GIVEN ENTRIES
========
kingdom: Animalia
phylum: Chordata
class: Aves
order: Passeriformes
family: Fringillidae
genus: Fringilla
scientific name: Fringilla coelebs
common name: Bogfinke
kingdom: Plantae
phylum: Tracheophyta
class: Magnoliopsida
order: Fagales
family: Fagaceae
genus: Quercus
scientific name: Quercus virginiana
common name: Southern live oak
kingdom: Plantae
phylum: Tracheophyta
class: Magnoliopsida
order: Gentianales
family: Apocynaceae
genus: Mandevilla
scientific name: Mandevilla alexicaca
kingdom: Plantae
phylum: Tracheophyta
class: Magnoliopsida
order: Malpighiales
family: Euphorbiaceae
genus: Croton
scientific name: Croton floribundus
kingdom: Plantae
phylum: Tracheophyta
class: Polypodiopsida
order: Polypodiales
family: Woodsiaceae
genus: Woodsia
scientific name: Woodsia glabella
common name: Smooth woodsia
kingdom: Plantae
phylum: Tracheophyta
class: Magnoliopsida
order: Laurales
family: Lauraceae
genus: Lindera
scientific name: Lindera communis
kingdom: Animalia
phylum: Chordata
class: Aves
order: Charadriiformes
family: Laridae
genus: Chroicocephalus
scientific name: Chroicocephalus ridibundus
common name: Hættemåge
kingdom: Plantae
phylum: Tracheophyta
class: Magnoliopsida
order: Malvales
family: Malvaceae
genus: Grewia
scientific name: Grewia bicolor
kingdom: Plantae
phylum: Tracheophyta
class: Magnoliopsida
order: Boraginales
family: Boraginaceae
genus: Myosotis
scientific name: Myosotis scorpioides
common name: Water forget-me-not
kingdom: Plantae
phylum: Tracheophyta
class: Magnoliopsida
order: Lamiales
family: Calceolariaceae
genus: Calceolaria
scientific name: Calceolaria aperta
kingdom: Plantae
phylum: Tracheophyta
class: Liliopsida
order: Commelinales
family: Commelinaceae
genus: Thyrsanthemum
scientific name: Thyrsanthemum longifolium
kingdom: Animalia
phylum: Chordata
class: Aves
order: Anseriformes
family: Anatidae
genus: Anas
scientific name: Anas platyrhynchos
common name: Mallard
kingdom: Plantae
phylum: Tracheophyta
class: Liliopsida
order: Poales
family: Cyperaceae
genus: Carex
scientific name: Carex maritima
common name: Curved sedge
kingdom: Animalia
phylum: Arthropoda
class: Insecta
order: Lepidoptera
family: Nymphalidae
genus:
========
OBJECTIVE
State how many lines in the items above contain the word "common". Reply with the number alone.

OUTPUT OF THE EXERCISE
7